Speech processing is one of the largest growing research areas in signal processing. Each year billions of pounds are being spent on supporting research in speech processing.The ultimate aim of this research is to provide an interactive man-machine communication. Speech is a special form of communication medium; it conveys not only the meaning but it also expresses the emotion of the speaker and individual information about the speaker.
During the past few years, the vast number of research and development in speech processing brought up changes in our everyday life. There are commercially available products which are based on Automatic Speech Recognition, Speaker Verification, Speaker Identification and Speech Synthesizer. For a example the compag personal computer has a buil-in speech processor which executes restricted number of spoken voice commands. This advanced technology is based on the mechanism involed in human speech production and perception. In this article particular emphasis is given to speech production.
The vocal tract and vocal cord play a major role in speech production. The vocal tract consists of several organs and muscles which are regularly monitored and carefuly controlled by the speech centers. The precise controlling is achvieved by internal feedback in the brain. As an example auditory feedback helps us to ensure that we are producing the correct speech sounds and that they are of the correct intensity for the environment. Speech sounds are produced when air is exhaled from the lungs and causes either vibration of vocal cord or turbulence at some point of contriction in the vocal tract. The shape of the vocal tract influences the sound harmonics. The way in which the vocal cord is vibrated and the shape of the vocal tract is varied in order to produce a range of speech sounds with which we are familiar .

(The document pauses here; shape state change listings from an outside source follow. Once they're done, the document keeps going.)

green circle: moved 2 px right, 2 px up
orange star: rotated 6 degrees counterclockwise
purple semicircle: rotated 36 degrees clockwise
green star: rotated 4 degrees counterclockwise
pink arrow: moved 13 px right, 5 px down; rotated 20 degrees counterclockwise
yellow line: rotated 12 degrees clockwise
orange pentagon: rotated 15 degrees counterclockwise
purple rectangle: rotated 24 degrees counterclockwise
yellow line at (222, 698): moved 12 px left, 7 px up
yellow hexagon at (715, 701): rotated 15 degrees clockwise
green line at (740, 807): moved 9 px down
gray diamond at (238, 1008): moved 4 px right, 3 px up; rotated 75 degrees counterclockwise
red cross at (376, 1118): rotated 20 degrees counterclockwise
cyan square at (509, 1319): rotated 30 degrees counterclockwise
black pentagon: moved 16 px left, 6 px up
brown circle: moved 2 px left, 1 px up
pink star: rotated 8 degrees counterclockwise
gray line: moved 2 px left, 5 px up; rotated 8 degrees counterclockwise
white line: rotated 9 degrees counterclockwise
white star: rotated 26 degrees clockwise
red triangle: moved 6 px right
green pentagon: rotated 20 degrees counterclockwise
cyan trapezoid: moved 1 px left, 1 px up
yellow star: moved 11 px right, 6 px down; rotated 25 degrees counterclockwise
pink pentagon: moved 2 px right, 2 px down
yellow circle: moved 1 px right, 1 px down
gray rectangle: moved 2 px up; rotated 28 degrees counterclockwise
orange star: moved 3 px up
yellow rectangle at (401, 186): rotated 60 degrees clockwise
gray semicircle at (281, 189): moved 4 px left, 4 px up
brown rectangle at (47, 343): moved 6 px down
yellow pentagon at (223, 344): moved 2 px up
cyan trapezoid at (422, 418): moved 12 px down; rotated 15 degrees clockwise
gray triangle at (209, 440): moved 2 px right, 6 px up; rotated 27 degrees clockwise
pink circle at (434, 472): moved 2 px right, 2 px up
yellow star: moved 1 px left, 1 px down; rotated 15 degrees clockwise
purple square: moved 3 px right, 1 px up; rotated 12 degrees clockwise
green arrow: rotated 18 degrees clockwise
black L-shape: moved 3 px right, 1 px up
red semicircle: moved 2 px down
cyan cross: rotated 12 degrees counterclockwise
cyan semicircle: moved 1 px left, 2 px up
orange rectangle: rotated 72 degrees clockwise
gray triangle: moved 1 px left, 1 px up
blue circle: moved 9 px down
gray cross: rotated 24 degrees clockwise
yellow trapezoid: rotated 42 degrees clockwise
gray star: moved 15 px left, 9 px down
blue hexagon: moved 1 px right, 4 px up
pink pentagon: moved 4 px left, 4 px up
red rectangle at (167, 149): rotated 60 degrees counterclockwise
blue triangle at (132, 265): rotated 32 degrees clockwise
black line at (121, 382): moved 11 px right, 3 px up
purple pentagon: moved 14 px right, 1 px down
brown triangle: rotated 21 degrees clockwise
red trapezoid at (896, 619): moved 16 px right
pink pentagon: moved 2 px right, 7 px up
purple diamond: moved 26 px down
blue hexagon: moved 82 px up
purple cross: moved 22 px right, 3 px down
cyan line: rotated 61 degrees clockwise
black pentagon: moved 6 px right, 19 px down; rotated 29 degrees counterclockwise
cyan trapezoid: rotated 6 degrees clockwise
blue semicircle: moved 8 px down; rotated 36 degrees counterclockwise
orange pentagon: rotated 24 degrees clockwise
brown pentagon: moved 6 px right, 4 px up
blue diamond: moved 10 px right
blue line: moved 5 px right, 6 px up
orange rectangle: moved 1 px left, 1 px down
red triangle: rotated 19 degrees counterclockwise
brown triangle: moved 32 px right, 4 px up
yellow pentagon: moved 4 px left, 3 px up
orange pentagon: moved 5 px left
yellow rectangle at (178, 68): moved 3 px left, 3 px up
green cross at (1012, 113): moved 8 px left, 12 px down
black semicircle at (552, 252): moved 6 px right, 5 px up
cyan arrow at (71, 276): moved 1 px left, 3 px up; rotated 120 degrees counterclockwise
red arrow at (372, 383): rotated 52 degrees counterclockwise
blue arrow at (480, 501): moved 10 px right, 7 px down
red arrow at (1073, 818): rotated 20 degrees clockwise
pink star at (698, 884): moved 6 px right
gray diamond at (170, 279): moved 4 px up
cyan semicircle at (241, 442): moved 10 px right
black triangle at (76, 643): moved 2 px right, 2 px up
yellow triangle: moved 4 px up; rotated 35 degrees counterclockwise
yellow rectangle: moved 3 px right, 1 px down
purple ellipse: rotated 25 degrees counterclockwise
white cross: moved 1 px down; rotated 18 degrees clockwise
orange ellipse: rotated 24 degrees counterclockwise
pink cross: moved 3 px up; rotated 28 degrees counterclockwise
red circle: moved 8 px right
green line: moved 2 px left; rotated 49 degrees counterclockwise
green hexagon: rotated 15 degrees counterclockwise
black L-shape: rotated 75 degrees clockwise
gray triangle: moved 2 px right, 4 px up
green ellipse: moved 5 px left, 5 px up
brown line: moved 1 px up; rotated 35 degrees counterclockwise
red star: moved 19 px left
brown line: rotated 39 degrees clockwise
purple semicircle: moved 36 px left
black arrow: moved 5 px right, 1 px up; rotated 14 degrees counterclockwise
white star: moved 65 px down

From the linguistic point of view the smallest speech unit is known as phonemes, which indicates a different in meaning and is normally written between slashes as for example /m/ in hum. In fact the sounds produced for individual phonemes vary depending on where it appears in a word, phonemes sets are different for different languages, as for example about 40 phonemes are sufficient to discriminate between all the sounds made in British english.
Phonemes are characterised in to six different groups. These are the vowels ,dipthongs,semi vowels, stop constant, fricative and affricative. The grouping of these phonemes is based on the way these sounds are produced. Each phonemes is a combined version of the first three dominant formanat frequency which is originated due to vibration of the vocal cord. However the formanat frequency largely vary depending on the speaker.
The Scientist and Engineers have understood the basic concepts behind the anatomy and physiology of speech production and perception. But the lack of understanding of the interaction of the brain with vocal tract and auditory apparatus prevents Engineers from designing machines, which will be able to understand and speak like ordinary human beings.